Die Vereinbarkeit von Beruf und Familie ist geschlechtsunabhängig
Von allein ändert sich diese einseitige Belastung unbezahlter Arbeit allerdings nicht. Männer können genauso gut Wäsche waschen, Hemden bügeln, Essen zubereiten, putzen, Besorgungen erledigen und sich um die Kinder kümmern. Wir brauchen hier einen gesellschaftlichen Wandel, einen Wandel in den Köpfen und im Verhalten. Fordern Sie das als Frau offensiv und nachdrücklich ein. Als Mann nur „mitzuhelfen“, anstatt den eigenen Anteil an der Haus- und Carearbeit zu übernehmen, ist nicht männlich. Es erinnert eher an ein kindliches Verhaltensmuster.
Die Wissenschaftler:innen vom DIW sehen das auch nicht nur als persönliche Lebensentscheidung, sondern nehmen die Politik in der Pflicht. Sie müsse Anreize für eine gleichmäßigere Aufteilung der Sorgearbeit schaffen. Eine Möglichkeit wäre, das Ehegattensplitting zu reformieren. Eine weitere, die Zahl der Partnermonate beim Elterngeld zu erhöhen oder Elterngeld nur dann auszuzahlen, wenn beide Elternteile sich mindestens jeweils sechs Monate Zeit für ihr Kind nehmen. Das würde einen Wandel beschleunigen.

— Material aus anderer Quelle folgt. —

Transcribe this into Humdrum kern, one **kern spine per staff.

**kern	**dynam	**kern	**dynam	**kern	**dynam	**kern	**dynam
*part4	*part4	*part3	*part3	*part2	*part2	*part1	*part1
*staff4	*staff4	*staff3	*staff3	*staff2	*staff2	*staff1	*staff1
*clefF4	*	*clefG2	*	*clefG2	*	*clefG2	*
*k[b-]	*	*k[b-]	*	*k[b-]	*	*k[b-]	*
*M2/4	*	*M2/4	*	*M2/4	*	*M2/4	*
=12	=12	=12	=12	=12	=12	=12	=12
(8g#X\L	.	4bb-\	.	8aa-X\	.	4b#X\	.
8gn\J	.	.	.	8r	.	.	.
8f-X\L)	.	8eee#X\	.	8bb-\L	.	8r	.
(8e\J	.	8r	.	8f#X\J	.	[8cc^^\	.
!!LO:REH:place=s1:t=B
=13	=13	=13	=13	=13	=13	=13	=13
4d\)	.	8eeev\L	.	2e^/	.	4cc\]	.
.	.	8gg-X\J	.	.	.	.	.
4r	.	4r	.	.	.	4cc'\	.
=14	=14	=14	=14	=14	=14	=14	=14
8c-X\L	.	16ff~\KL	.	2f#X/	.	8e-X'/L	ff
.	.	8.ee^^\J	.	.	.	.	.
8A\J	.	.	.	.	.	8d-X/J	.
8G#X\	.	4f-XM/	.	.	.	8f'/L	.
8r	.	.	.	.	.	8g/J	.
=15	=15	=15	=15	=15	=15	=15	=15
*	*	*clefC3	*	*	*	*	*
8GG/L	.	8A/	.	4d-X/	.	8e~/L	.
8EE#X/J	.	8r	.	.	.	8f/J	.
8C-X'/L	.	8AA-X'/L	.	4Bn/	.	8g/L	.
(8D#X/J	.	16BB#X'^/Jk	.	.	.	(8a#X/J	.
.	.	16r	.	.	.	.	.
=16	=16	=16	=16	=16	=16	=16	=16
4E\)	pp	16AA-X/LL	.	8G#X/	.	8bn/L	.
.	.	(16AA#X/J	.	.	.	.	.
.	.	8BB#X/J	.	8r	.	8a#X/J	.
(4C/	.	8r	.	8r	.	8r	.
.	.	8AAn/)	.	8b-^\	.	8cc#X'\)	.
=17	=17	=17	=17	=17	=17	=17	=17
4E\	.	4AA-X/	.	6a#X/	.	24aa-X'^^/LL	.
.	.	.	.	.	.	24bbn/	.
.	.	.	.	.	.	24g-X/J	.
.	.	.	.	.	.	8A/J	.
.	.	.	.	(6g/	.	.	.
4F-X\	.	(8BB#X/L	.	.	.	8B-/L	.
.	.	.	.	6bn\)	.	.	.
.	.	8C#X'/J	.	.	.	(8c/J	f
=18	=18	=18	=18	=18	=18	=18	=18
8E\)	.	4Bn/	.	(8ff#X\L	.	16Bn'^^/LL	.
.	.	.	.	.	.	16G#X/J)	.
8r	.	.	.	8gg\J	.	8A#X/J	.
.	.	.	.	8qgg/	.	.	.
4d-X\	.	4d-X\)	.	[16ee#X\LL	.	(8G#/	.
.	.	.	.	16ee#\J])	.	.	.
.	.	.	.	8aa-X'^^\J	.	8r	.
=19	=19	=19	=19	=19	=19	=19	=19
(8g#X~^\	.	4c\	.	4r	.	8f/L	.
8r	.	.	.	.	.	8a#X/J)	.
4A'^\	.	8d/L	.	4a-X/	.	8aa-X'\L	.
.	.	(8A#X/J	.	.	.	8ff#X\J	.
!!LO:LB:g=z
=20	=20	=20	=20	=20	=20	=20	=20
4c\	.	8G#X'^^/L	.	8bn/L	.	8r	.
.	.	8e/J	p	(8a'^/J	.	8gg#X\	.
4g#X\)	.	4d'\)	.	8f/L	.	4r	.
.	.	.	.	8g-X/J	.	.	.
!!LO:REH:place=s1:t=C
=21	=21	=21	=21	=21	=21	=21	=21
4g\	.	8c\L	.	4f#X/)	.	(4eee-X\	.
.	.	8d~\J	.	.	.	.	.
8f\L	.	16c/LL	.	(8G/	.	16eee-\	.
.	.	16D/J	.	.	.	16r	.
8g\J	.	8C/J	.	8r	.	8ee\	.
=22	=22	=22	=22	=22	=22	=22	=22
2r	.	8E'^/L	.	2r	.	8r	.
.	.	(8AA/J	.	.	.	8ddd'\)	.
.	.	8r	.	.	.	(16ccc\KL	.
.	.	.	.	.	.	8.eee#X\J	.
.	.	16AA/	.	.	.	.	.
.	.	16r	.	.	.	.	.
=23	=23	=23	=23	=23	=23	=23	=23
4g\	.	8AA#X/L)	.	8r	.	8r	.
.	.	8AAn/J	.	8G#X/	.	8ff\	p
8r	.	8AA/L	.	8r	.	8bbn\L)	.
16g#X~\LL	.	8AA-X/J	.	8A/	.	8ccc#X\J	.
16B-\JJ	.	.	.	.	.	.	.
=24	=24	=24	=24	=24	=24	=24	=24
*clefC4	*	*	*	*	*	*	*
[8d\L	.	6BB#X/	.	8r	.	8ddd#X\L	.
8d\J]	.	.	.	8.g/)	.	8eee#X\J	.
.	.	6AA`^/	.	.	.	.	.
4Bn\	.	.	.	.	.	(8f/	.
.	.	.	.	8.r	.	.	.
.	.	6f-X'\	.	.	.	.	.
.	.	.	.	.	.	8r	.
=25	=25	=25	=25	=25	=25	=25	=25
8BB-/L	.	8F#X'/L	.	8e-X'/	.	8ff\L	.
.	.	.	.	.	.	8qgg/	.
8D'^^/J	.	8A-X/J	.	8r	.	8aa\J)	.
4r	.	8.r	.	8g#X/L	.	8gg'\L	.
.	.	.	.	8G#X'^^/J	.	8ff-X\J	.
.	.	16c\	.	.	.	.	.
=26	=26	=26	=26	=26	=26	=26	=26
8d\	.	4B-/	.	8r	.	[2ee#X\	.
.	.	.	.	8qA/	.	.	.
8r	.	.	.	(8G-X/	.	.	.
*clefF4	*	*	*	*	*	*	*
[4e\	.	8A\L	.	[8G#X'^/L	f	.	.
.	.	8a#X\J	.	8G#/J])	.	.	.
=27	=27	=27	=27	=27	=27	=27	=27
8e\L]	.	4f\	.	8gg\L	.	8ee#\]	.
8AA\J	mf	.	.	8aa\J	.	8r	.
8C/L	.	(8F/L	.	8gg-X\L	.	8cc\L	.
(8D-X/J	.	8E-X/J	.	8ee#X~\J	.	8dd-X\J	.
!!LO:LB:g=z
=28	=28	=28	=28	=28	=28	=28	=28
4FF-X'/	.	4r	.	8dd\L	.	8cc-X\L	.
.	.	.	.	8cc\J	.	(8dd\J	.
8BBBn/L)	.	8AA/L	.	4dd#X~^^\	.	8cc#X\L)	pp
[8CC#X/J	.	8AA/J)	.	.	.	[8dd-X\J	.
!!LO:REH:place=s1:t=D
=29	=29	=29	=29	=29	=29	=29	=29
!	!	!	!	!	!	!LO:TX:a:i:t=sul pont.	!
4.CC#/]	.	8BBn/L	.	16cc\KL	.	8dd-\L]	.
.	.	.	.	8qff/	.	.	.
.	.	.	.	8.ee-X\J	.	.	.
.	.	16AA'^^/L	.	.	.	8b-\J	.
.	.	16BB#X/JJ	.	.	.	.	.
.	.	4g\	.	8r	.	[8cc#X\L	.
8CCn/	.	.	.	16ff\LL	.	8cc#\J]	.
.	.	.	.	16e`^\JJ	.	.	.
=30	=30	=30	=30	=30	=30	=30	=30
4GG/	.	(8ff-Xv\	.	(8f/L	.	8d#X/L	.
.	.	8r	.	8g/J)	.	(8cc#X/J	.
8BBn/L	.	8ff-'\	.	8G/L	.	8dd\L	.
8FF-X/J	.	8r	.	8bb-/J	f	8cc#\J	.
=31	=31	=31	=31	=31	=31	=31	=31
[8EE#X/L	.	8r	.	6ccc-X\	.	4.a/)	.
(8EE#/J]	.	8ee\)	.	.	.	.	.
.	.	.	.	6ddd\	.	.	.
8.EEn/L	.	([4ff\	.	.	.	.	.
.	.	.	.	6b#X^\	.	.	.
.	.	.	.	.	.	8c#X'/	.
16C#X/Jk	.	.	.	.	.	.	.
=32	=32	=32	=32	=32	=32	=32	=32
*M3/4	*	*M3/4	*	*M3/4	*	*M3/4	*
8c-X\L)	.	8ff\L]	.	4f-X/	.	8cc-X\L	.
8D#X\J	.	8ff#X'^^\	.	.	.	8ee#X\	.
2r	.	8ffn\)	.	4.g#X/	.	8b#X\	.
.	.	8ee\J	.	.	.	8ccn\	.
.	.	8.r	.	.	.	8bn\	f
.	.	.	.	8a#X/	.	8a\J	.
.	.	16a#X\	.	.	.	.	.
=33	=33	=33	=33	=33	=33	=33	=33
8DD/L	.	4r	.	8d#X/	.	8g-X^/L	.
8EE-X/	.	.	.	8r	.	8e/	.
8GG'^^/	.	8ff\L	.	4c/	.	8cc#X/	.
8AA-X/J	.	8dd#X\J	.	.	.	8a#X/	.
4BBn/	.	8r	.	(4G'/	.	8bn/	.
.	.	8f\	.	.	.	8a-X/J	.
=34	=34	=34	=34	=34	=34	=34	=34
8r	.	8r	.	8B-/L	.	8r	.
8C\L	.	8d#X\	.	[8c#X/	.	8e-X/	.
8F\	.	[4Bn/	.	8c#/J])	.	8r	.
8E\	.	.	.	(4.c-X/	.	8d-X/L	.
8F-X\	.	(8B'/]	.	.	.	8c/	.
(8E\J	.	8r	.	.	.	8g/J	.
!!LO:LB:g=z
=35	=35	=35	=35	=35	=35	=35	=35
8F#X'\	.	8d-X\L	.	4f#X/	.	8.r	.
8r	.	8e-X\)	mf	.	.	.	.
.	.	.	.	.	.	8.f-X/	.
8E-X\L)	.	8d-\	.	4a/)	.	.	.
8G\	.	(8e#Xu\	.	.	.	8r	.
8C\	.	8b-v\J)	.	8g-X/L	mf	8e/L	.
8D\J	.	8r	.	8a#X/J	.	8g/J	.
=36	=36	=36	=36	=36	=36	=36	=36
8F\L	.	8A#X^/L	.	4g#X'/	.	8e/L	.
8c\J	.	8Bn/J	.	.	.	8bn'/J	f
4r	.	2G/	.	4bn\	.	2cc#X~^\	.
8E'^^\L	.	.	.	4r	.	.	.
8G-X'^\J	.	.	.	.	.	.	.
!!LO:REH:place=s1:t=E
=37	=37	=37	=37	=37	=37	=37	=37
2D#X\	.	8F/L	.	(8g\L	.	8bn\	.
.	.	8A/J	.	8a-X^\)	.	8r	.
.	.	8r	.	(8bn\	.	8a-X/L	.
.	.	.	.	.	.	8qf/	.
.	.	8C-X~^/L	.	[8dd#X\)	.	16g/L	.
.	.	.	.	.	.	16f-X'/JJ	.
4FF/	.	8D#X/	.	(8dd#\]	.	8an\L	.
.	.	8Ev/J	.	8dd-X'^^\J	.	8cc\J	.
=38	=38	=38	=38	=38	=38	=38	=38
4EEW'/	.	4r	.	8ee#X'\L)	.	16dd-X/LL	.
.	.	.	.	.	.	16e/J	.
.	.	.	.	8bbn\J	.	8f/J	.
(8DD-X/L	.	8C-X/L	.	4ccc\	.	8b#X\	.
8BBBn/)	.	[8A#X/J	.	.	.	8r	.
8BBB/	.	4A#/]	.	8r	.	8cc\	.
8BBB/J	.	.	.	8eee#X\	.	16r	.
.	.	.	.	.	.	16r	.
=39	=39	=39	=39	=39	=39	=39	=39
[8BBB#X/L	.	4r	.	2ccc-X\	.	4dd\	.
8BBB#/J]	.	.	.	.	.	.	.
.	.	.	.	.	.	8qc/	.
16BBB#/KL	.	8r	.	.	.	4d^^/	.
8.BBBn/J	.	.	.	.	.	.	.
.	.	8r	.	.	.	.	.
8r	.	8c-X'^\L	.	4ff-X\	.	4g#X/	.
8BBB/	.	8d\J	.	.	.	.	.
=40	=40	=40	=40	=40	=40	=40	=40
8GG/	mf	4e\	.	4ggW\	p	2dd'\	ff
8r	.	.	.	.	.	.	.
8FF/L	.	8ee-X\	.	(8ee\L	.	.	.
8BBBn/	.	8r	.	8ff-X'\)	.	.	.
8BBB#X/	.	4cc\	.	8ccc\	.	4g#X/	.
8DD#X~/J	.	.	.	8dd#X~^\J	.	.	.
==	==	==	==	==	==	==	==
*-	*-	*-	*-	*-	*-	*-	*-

Der „neue Mann“ als Vorbild für partnerschaftliche Aufgabenverteilung
Denn es gibt sie ja längst, die neuen Männer, die sich die Haus- und Kinderarbeit genauso partnerschaftlich und selbstverständlich mit ihren Frauen teilen wie die Berufstätigkeit. Noch sind es nicht viele, aber ihre Zahl steigt. Gerade junge Männer möchten sich mehr um ihre Kinder kümmern und alles, was damit zu tun hat. Ein gesellschaftlicher Wandel und flankierende Gesetze würden diesen Männern helfen, Beruf und Familie zu vereinbaren und keine Nachteile im Job hinnehmen zu müssen, so wie Frauen, wenn sie ein Kind erwarten. Denn das ist leider auch Teil der Realität, dass Männer, die ihre Care-Verantwortung übernehmen, von Geschlechtsgenossen belächelt werden und im Arbeitsleben Nachteile erfahren. Männer machen es sich hier gegenseitig schwer.
Die Vereinbarkeit von Erwerbstätigkeit und Familie ist Frauen- und Männersache. Wir brauchen endlich eine Gleichstellung für Männer in Familie, Haushalt und im Arbeitsleben, damit bezahlte und unbezahlte Arbeit gleichmäßig aufgeteilt wird.